RECORDS SHOWN below:

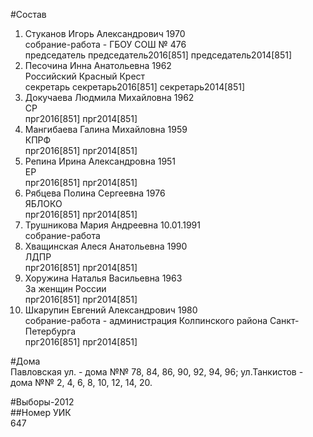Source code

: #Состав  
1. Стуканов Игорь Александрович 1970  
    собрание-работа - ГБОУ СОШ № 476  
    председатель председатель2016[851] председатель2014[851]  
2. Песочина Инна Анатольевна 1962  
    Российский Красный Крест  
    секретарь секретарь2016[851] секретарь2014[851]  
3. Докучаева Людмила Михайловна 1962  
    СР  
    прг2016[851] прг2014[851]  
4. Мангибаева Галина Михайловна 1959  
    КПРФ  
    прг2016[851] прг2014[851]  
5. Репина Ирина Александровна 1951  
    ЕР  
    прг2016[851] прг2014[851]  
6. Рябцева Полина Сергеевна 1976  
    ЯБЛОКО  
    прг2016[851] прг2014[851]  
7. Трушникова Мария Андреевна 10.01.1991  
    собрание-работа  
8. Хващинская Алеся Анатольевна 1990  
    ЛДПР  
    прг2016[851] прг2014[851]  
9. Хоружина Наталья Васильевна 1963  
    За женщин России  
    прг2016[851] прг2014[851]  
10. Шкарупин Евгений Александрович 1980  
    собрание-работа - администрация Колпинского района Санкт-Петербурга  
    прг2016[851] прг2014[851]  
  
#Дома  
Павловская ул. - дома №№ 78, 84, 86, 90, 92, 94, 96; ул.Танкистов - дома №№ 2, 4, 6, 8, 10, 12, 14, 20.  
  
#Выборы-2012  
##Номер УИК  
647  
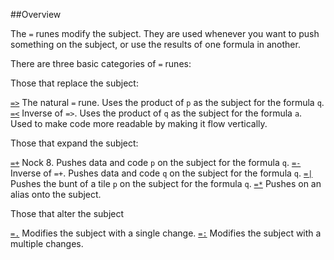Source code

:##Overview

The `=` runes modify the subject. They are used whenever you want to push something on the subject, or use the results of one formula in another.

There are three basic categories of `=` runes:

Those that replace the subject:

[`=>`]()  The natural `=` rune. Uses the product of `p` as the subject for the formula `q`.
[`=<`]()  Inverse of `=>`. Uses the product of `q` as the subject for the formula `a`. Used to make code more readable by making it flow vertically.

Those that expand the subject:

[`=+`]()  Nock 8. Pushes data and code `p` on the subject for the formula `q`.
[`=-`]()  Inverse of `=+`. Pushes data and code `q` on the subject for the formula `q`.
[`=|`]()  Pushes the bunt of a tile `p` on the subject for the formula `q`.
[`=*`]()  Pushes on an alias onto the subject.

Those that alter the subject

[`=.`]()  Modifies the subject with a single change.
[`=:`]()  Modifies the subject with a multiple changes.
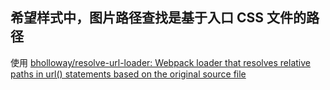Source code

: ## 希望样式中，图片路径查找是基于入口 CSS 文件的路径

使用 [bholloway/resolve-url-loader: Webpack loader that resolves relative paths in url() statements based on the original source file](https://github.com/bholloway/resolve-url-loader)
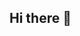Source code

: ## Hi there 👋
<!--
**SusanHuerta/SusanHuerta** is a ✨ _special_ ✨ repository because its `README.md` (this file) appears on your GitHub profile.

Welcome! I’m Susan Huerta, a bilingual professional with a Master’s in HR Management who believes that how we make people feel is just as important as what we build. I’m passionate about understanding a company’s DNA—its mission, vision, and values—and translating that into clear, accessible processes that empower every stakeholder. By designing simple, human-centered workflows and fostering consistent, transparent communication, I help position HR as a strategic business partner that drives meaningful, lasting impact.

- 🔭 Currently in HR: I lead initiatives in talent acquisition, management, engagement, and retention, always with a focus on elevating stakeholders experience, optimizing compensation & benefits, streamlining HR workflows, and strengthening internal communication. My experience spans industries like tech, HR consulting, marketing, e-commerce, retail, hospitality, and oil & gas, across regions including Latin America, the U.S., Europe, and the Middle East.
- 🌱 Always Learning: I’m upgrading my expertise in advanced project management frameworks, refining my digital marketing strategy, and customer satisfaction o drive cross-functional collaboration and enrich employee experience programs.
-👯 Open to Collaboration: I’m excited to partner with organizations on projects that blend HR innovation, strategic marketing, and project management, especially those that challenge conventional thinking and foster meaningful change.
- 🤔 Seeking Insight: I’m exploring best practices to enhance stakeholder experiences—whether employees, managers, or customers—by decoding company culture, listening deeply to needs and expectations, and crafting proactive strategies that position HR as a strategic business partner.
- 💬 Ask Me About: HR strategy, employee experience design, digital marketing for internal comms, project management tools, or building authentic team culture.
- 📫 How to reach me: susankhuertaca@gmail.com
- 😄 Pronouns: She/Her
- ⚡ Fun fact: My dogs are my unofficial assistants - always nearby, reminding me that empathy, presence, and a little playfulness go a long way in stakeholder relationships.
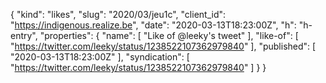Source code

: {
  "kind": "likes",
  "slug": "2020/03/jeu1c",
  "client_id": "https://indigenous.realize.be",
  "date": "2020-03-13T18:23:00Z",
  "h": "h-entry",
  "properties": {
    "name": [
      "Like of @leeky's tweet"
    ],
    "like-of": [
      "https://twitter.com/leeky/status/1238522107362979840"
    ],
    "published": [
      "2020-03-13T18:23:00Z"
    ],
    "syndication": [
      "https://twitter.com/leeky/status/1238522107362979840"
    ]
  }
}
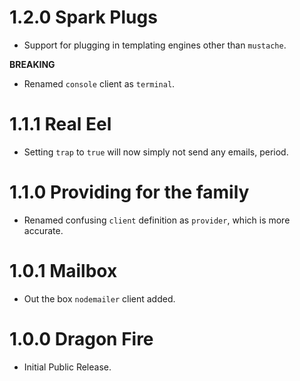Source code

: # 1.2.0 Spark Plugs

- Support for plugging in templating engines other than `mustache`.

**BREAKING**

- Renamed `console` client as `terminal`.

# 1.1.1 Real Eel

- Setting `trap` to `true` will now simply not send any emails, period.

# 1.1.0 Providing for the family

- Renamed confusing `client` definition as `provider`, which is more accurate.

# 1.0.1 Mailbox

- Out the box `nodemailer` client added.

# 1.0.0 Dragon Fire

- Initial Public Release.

End of RECORDS SHOWN.
RECORDS SHOWN below:

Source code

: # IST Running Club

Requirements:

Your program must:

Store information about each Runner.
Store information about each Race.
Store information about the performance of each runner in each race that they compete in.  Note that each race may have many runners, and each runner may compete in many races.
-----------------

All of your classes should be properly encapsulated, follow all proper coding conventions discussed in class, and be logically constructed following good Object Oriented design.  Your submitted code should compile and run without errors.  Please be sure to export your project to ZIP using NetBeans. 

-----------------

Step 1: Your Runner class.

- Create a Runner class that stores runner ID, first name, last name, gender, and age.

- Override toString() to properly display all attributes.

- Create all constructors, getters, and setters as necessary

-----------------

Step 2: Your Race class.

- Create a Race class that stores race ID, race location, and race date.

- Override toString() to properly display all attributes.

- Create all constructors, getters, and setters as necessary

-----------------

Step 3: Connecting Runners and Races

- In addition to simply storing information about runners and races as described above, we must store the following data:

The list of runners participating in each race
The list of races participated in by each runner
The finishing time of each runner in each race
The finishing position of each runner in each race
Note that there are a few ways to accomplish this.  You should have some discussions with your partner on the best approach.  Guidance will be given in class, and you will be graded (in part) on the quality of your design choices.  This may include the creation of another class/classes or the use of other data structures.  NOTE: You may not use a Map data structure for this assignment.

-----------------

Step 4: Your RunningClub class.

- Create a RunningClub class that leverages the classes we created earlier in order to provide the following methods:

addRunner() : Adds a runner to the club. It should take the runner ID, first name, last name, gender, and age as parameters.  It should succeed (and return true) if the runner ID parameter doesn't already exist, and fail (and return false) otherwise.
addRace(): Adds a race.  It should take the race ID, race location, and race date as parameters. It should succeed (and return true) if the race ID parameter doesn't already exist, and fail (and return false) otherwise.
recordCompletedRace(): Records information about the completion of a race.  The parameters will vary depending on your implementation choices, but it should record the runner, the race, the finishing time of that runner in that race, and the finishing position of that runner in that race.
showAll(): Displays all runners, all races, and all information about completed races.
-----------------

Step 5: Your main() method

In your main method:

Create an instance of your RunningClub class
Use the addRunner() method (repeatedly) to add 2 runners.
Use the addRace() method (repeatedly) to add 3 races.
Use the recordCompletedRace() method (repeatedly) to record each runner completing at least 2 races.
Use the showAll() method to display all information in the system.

End of RECORDS SHOWN.
RECORDS SHOWN below:

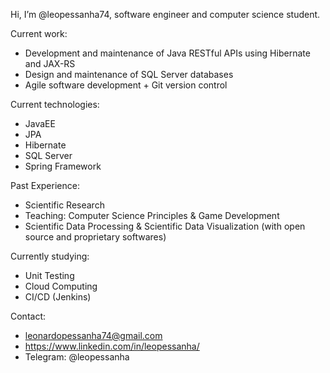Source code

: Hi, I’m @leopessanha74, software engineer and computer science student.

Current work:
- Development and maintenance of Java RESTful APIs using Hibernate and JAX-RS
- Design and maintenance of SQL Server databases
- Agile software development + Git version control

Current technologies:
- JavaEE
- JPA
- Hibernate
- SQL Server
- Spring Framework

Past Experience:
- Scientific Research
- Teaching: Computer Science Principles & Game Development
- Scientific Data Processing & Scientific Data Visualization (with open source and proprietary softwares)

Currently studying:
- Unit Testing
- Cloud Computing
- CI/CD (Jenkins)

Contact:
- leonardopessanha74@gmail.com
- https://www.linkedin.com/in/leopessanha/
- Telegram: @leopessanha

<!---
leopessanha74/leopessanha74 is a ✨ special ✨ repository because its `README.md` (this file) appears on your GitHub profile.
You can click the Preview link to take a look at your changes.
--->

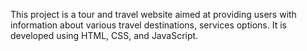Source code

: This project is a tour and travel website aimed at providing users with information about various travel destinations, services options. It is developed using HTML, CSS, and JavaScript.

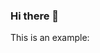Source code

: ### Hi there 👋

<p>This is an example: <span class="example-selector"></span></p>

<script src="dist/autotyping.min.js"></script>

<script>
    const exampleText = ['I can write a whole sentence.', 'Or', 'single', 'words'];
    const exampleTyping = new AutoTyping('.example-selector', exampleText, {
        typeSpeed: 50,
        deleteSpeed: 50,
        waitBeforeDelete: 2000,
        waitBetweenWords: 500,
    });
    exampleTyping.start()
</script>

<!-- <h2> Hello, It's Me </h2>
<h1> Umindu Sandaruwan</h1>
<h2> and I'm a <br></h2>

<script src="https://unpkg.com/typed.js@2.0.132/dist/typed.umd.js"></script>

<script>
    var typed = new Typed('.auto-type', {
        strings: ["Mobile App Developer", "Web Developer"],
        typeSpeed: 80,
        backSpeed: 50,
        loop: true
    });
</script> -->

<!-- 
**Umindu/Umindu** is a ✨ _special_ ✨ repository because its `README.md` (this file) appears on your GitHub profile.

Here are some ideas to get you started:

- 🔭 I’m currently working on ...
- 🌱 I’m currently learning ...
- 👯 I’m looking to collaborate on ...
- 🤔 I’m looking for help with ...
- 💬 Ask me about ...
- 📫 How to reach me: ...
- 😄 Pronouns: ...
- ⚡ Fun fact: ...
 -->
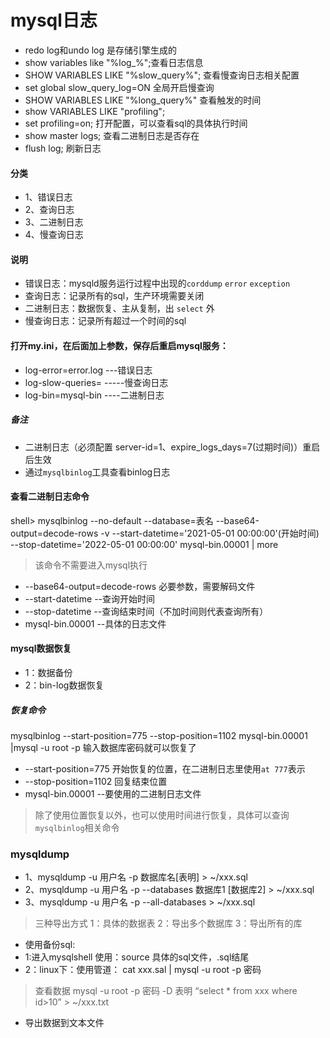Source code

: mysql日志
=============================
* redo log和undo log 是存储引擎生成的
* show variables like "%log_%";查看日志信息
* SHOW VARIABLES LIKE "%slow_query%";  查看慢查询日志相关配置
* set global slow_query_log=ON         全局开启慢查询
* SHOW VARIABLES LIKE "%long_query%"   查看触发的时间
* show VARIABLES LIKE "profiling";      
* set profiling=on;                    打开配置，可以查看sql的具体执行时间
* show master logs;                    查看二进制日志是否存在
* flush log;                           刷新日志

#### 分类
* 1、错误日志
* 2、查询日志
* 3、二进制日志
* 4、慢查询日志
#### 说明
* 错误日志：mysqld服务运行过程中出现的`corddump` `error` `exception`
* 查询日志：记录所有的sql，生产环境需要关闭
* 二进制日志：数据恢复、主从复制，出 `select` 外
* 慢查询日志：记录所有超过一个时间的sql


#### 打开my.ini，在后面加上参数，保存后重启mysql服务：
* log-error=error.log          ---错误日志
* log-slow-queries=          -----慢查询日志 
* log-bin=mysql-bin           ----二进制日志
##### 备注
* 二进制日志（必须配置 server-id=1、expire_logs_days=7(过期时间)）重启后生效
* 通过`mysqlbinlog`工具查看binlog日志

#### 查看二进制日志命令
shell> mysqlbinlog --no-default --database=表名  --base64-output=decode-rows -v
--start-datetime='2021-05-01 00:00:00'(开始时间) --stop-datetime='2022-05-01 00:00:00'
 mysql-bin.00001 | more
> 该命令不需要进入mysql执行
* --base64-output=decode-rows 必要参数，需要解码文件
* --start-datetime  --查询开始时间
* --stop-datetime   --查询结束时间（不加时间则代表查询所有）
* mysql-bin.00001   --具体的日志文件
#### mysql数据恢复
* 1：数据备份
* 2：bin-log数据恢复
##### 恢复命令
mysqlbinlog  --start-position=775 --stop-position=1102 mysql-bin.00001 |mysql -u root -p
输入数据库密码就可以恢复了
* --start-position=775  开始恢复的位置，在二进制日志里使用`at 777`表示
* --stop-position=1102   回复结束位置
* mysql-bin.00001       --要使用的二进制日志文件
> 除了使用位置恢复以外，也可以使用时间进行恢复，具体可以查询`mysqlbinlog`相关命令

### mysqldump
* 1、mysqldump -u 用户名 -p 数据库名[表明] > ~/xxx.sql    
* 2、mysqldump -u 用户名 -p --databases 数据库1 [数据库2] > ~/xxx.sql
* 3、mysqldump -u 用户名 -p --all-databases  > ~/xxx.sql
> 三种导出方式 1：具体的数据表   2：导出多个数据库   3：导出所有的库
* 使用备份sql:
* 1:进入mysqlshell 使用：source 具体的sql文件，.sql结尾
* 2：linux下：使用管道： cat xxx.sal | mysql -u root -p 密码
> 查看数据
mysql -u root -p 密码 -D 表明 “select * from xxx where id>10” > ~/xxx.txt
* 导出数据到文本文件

End of RECORDS SHOWN.

*EXERCISE BRIEF*. Extract the lines of the preceding material that run from the line with "Those that replace" through the line with "a single change.", inclusive, reproducing them exactly and adding nothing.

*REPLY TO THE EXERCISE*.
Those that replace the subject:

[`=>`]()  The natural `=` rune. Uses the product of `p` as the subject for the formula `q`.
[`=<`]()  Inverse of `=>`. Uses the product of `q` as the subject for the formula `a`. Used to make code more readable by making it flow vertically.

Those that expand the subject:

[`=+`]()  Nock 8. Pushes data and code `p` on the subject for the formula `q`.
[`=-`]()  Inverse of `=+`. Pushes data and code `q` on the subject for the formula `q`.
[`=|`]()  Pushes the bunt of a tile `p` on the subject for the formula `q`.
[`=*`]()  Pushes on an alias onto the subject.

Those that alter the subject

[`=.`]()  Modifies the subject with a single change.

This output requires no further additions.